Objectives: To grow the 3D in vitro tumor models with A549 and H1229 cell lines of NSCLC. To irradiate 3D In Vitro tumors with hypo-fractionated SBRT similar to RTOG0813 and RTOG0915 protocols to investigate the treatment response.

Methods: Two human cell lines of NSCLC - A549 and H1229 were obtained from tissue culture core facility at our local university. The tumor cells were grown in Roswell Park Memorial Institute (RPMI) 1640 media supplemented with 10% fetal bovine serum (FBS), 0.5 mM sodium pyruvate, 10 mM HEPES, and 1% penicillin / streptomycin in a humidified incubator containing 5% CO2 at 37 oC. The soft agar colony was formed according to the co-author’s previous publication [1-2], where the top layer of the mixture was made up of a lighter concentration of agar (0.3 mL of 0.36% agar medium) and 3x104 tumor cells of either A549 or H1229 in a 24 well-plate. The bottom layer was formed with a denser concentration of agar (0.5 mL of 1% agar medium). On top of the heterogeneous agar gels, RPMI-1640 media supplemented with 10% fetal bovine serum (FBS), 0.5 mM sodium pyruvate, 10 mM HEPES, and 1% penicillin / streptomycin were added to agar gels one day after the plating. Subsequently, cell media was replaced weekly. After 21 days, 3D tumor models were formed and irradiated with SBRT protocols similar to RTOG0815 and RTOG0915, i.e., 40Gy in 5 fx, 50Gy in 5 fx, 60Gy in 5 fx, 34Gy in single fx, and 48Gy in 4 fx were delivered on a clinically commissioned TrueBeam linac. Each treatment was triplicated and compared to the control condition with no radiation. The cells were allowed to grow for another 5 days before termination. Five pictures of colonies were taken with microscope magnifications of 10X for each well. The number of colonies was counted with counting tools in Photoshop software. The minimum 50 cells (i.e., larger than 100 micrometers) was counted as a 3D tumor colony from three independent wells under the same radiation dose and fraction conditions.

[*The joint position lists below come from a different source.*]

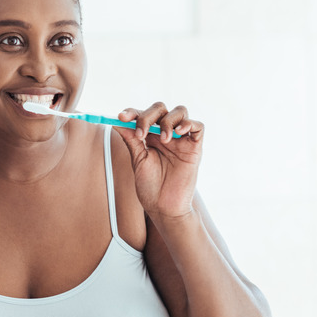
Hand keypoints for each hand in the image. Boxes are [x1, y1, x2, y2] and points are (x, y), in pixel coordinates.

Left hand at [114, 102, 203, 220]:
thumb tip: (117, 120)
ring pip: (180, 112)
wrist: (164, 207)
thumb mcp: (138, 160)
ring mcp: (181, 140)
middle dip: (148, 116)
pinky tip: (177, 133)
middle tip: (141, 133)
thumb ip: (131, 139)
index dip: (132, 112)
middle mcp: (166, 134)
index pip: (143, 114)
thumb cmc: (151, 187)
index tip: (122, 117)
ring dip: (168, 121)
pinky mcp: (195, 148)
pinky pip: (198, 127)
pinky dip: (189, 124)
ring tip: (162, 139)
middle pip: (160, 109)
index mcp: (150, 136)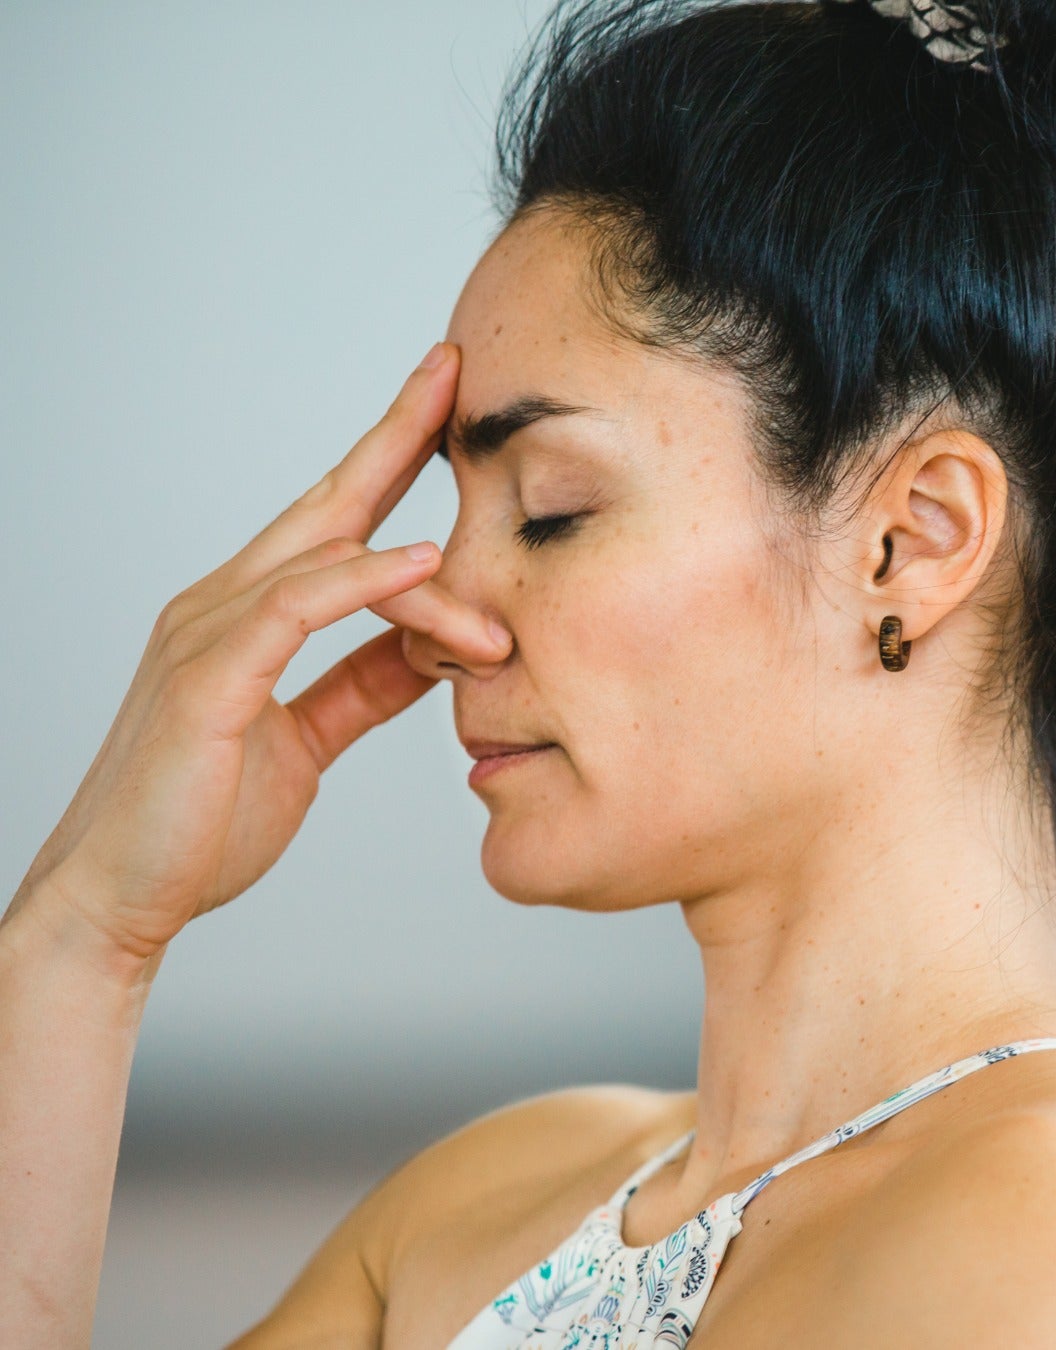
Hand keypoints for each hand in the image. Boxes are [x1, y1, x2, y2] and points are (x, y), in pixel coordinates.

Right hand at [10, 343, 507, 966]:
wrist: (121, 898)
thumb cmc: (202, 821)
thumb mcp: (310, 740)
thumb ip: (364, 686)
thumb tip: (435, 649)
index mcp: (247, 615)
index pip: (335, 519)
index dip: (393, 457)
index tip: (452, 407)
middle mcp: (222, 605)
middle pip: (328, 499)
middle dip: (398, 433)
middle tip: (459, 371)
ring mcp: (206, 633)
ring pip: (329, 556)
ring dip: (428, 573)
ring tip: (500, 611)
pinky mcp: (207, 677)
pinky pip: (298, 606)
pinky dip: (366, 580)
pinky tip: (424, 566)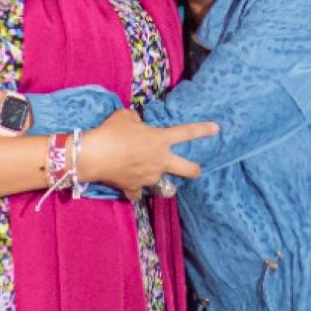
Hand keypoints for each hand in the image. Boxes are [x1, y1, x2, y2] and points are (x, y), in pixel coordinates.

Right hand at [75, 109, 211, 200]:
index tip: (217, 129)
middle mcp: (159, 161)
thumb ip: (135, 119)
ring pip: (162, 185)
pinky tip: (130, 187)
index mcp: (160, 140)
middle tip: (196, 171)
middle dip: (194, 171)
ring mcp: (148, 177)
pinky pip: (138, 193)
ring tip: (154, 179)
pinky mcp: (133, 188)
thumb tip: (137, 123)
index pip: (187, 132)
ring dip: (160, 182)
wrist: (94, 155)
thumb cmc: (111, 132)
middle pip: (188, 170)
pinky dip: (135, 191)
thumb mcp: (125, 117)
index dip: (203, 130)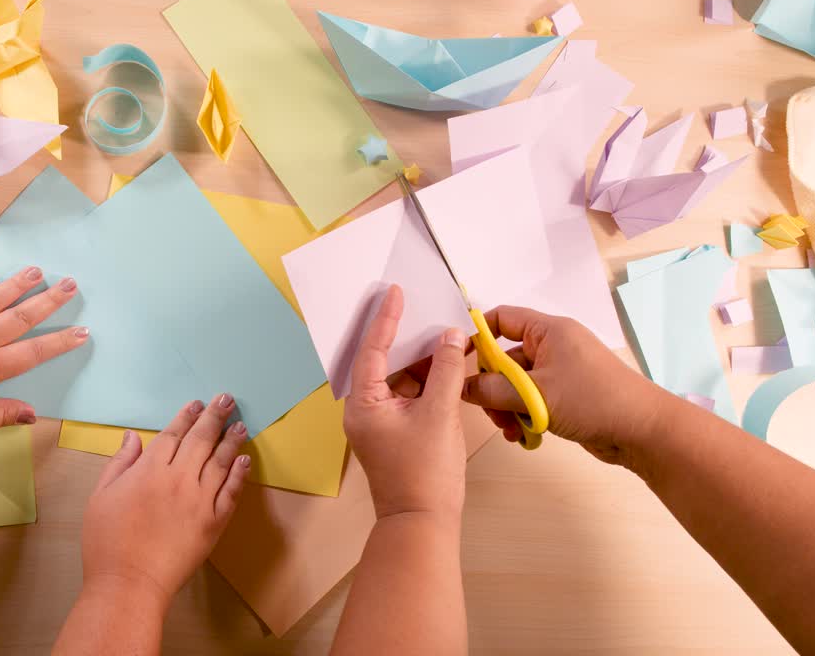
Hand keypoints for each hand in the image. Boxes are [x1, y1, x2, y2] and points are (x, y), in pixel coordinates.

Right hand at [79, 395, 249, 613]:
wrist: (129, 583)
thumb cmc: (107, 541)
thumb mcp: (101, 496)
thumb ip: (120, 463)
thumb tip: (134, 436)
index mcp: (149, 470)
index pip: (173, 434)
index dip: (186, 416)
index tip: (197, 403)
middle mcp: (179, 479)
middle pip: (201, 440)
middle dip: (214, 416)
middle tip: (227, 399)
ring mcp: (200, 500)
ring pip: (221, 462)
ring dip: (232, 440)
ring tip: (241, 424)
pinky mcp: (214, 523)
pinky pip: (231, 493)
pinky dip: (240, 475)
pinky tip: (245, 461)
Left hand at [344, 285, 467, 520]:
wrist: (423, 523)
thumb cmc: (425, 473)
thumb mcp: (439, 415)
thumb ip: (445, 371)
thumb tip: (451, 337)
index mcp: (363, 404)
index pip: (372, 350)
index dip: (385, 319)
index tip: (393, 292)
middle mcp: (365, 410)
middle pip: (383, 362)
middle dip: (406, 336)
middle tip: (422, 307)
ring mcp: (381, 422)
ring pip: (400, 378)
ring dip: (422, 359)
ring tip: (444, 333)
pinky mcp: (397, 432)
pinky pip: (410, 395)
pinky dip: (427, 380)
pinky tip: (448, 364)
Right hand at [460, 306, 669, 467]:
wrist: (643, 431)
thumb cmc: (592, 400)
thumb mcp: (534, 394)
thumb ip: (491, 389)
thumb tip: (459, 386)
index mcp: (548, 331)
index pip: (501, 319)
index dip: (476, 335)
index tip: (457, 359)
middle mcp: (554, 346)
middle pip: (505, 358)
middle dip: (492, 386)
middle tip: (488, 411)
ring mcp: (562, 372)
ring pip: (517, 384)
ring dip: (506, 406)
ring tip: (509, 429)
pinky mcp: (567, 396)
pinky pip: (534, 400)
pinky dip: (524, 415)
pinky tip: (523, 436)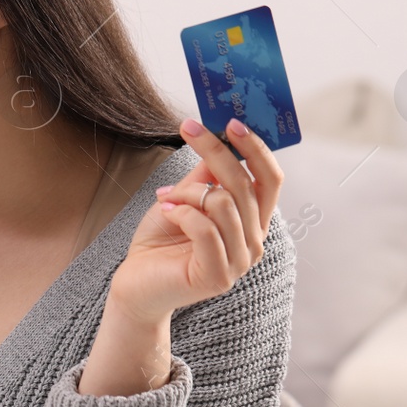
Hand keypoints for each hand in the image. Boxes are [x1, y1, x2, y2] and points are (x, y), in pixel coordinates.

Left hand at [110, 117, 283, 324]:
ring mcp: (238, 262)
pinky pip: (204, 228)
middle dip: (216, 151)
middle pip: (245, 185)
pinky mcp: (216, 276)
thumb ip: (207, 175)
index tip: (232, 122)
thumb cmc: (161, 241)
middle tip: (189, 128)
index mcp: (253, 223)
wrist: (135, 284)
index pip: (270, 180)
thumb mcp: (184, 198)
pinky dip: (180, 212)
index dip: (256, 149)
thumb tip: (221, 136)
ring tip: (166, 197)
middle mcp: (253, 243)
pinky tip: (165, 211)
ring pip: (223, 204)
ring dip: (188, 192)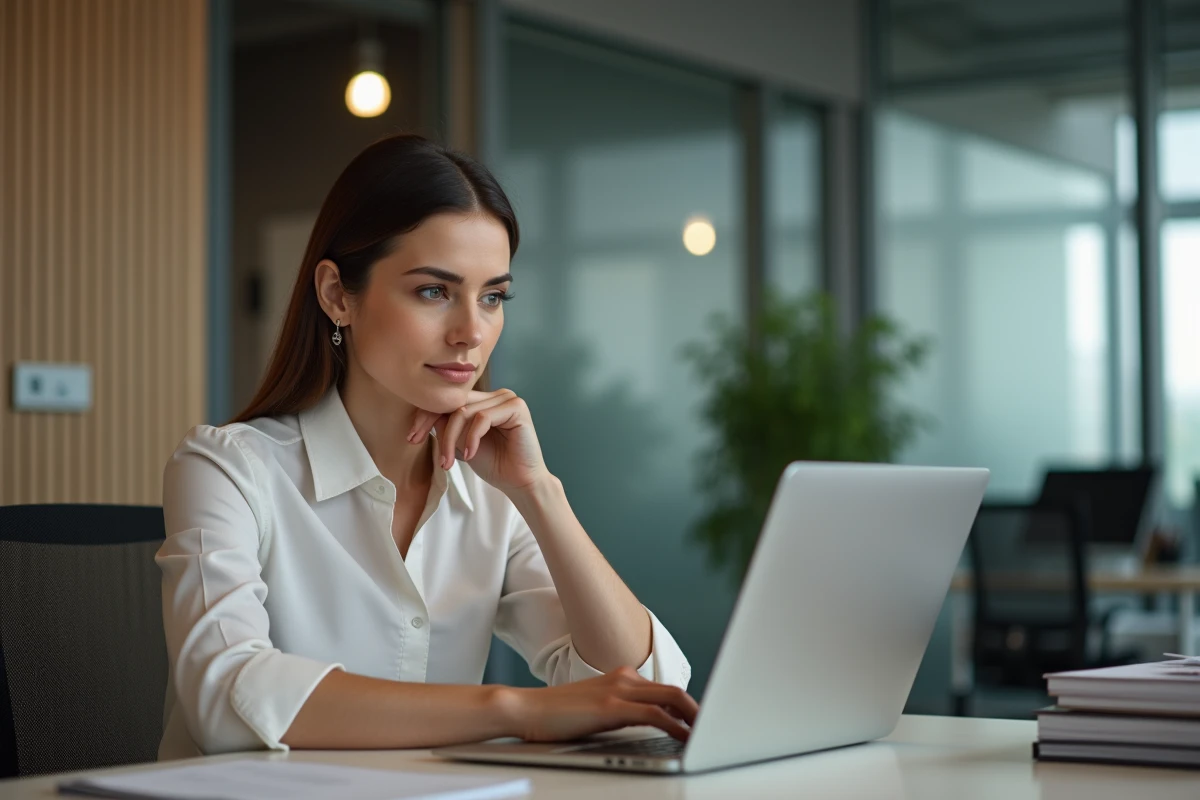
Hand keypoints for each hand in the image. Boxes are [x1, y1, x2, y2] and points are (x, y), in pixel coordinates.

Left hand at [407, 389, 549, 496]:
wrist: (519, 482)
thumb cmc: (493, 464)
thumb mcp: (460, 443)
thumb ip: (446, 426)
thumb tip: (424, 414)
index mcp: (483, 400)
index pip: (449, 399)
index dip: (426, 414)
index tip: (412, 436)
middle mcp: (495, 395)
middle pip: (453, 402)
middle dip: (432, 424)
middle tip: (417, 443)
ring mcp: (507, 398)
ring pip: (465, 411)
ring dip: (450, 439)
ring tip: (448, 462)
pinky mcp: (516, 408)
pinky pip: (482, 418)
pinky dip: (471, 438)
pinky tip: (469, 455)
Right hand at [501, 667, 698, 742]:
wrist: (526, 709)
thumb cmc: (557, 714)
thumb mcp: (596, 709)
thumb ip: (621, 711)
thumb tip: (648, 727)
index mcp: (621, 677)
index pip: (663, 689)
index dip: (687, 704)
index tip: (700, 720)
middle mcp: (623, 678)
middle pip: (673, 690)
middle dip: (697, 709)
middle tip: (714, 727)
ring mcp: (618, 690)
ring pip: (670, 698)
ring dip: (693, 716)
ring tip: (708, 733)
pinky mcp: (611, 706)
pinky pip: (654, 714)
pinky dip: (675, 725)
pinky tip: (685, 737)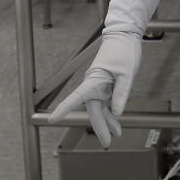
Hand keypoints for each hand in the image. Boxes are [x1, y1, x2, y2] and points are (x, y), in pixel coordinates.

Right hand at [48, 32, 141, 147]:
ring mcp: (99, 86)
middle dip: (99, 127)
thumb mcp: (126, 72)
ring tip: (116, 134)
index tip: (53, 119)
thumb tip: (118, 112)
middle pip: (93, 110)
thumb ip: (122, 92)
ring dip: (107, 122)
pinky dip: (111, 113)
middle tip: (106, 142)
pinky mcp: (105, 86)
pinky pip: (106, 103)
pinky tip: (116, 122)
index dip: (64, 108)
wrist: (125, 36)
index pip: (77, 97)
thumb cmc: (123, 50)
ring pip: (100, 109)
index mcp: (94, 80)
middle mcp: (93, 84)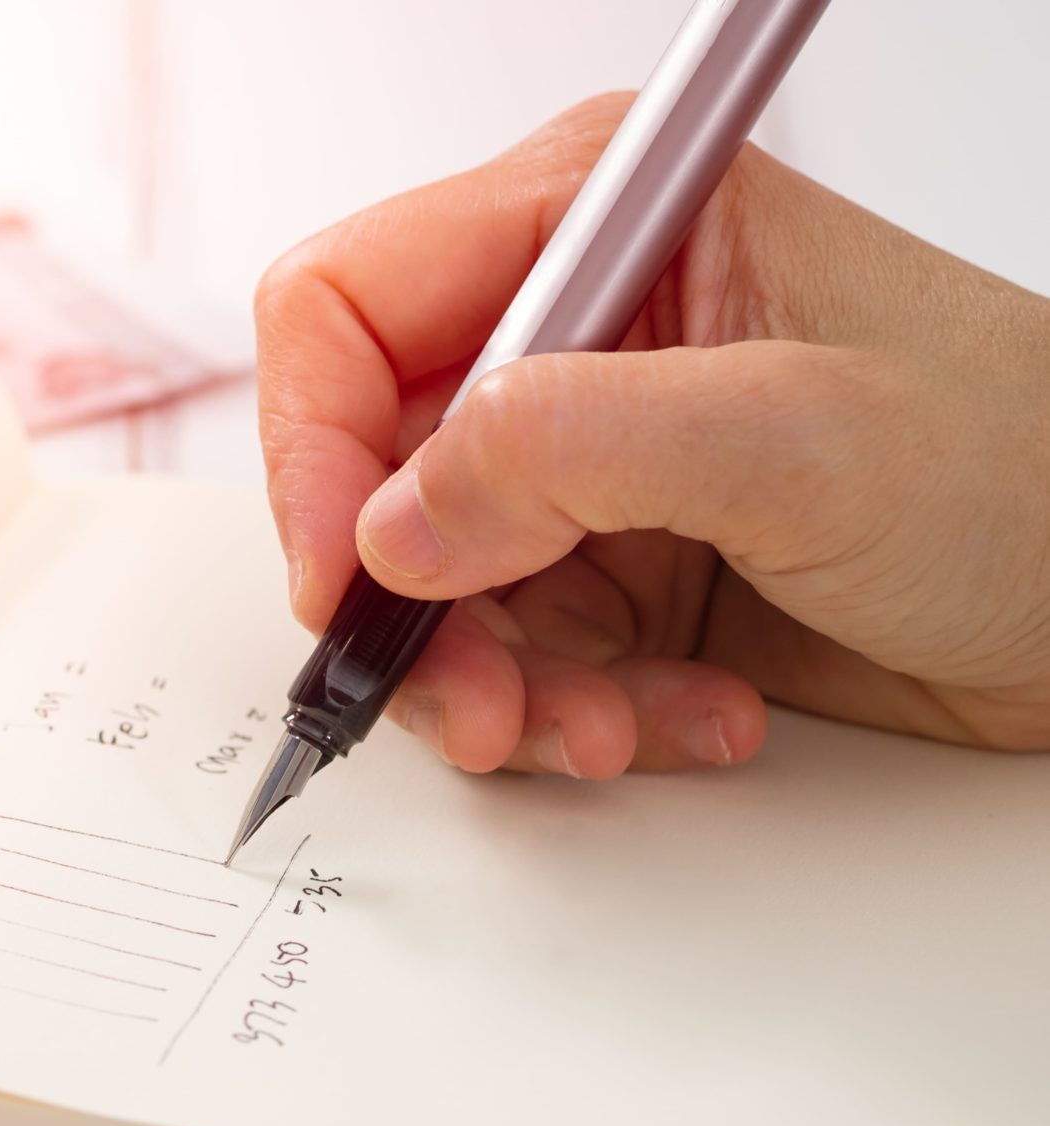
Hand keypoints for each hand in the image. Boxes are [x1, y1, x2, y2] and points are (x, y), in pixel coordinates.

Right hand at [255, 95, 1049, 776]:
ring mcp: (590, 466)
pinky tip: (686, 718)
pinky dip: (577, 717)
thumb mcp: (801, 440)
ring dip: (502, 689)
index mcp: (601, 228)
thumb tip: (391, 520)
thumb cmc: (1037, 472)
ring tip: (604, 730)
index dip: (313, 449)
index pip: (346, 309)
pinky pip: (513, 661)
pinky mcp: (615, 570)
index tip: (345, 578)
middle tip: (480, 704)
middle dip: (418, 612)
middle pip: (369, 476)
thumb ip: (572, 452)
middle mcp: (574, 340)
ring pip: (430, 594)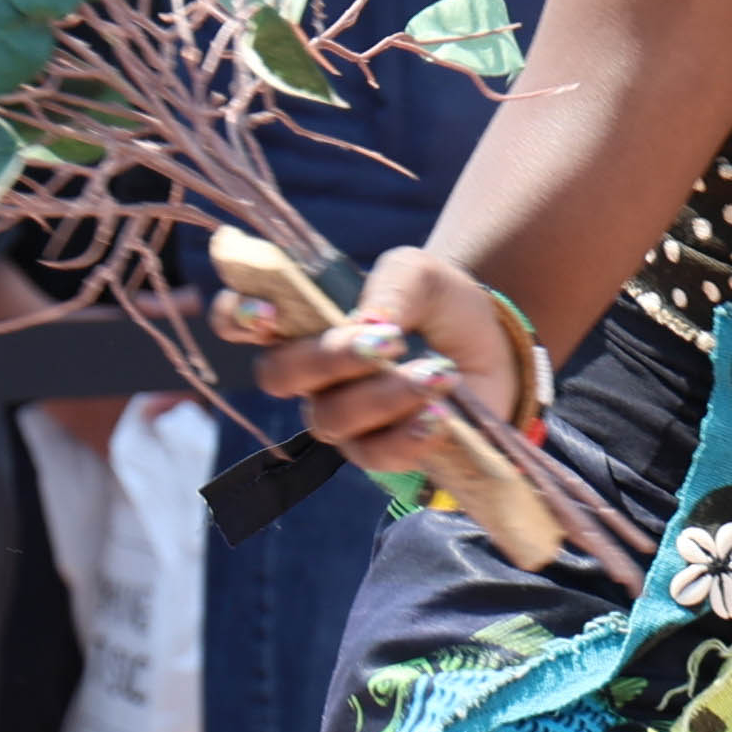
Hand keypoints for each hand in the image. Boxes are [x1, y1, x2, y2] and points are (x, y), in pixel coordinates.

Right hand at [234, 242, 512, 480]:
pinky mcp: (376, 451)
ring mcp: (337, 416)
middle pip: (277, 376)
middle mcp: (307, 373)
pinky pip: (374, 456)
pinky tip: (440, 414)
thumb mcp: (422, 274)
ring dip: (384, 396)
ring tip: (441, 375)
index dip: (237, 317)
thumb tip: (368, 322)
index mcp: (301, 319)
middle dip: (327, 359)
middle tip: (388, 341)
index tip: (267, 312)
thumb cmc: (441, 305)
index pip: (237, 319)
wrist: (494, 350)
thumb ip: (392, 284)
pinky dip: (408, 435)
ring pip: (329, 420)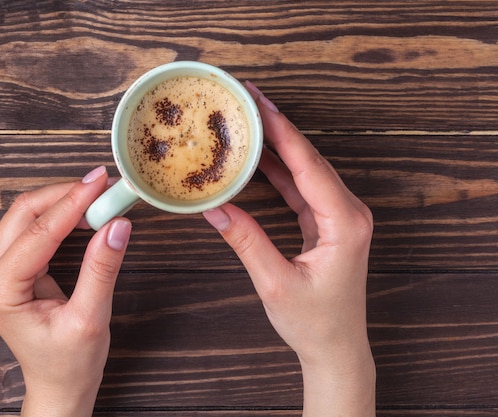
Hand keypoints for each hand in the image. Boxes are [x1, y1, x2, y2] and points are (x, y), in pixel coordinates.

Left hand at [0, 166, 131, 416]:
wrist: (58, 385)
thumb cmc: (69, 362)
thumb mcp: (90, 318)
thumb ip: (101, 269)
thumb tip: (117, 225)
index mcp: (0, 290)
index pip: (39, 232)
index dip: (73, 202)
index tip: (101, 183)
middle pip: (24, 213)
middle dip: (66, 195)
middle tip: (103, 185)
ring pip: (26, 215)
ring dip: (63, 201)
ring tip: (98, 196)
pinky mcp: (9, 267)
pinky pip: (31, 227)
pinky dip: (59, 215)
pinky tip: (84, 212)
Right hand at [204, 82, 374, 415]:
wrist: (336, 348)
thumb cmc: (315, 323)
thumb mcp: (275, 282)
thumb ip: (246, 241)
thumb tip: (215, 208)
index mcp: (345, 222)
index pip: (308, 165)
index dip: (282, 131)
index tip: (259, 102)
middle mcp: (349, 213)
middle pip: (309, 158)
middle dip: (278, 127)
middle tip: (248, 100)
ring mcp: (340, 216)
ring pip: (306, 170)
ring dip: (278, 145)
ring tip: (249, 120)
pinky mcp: (328, 223)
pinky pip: (301, 187)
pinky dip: (279, 171)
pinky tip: (258, 158)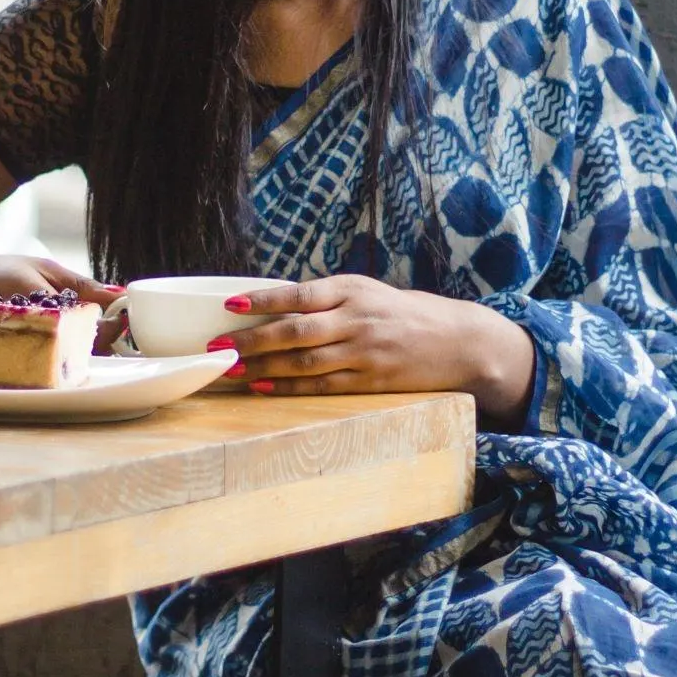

Results: The survival fraction was calculated as the number of 3D tumor colonies with radiation divided by that without radiation. For A549 tumors, a decreased trend was observed with dose escalation of RTOG0813. The survival fraction was 1.000+/-0.023, 0.915+/-0.161, 0.648+/-0.235, and 0.398+/- 0.043 for 0, 40Gy in 5fx, 50Gy in 5 fx, and 60Gy in 5 fx, respectively. In contrast, H1229's 3D tumor models had survival fraction of 1.000+/-0.197, 0.993+/-0.141, 0.784+/-0.197, and 0.811+/-0.111 for the RTOG0813 dose escalation respectively. For RTOG0915 arms, the single fractional radiotherapy 34Gy had much smaller survival fraction than the 48Gy in 4 fx arm. For A549's 3D tumors, the survival fraction was 0.607+/-0.252 and 0.955+/-0.265 for the single fx dose of 34Gy arm and 48Gy in 4fx arm, respectively. For H1229, the survival fraction was 0.940+/-0.173 and 0.947+/-0.176, respectively. The detailed analysis of in vitro MRI diffusion study and the cell-free DNA in the cell media will be conducted in the future.

Conclusions: The 3D tumor models of NSCLC cell lines - A549 and H1229 - were developed in the heterogeneous agar gel. Subsequently, fractionated radiation similar to SBRT of RTOG0813 and RTOG0915 was conducted. Decreased 3D tumor colony number was observed, especially for the single fractionated 34Gy. Future studies will be conducted to further analyze the size and number change in the 3D tumor models to correlate with the radiation dose and fractionation.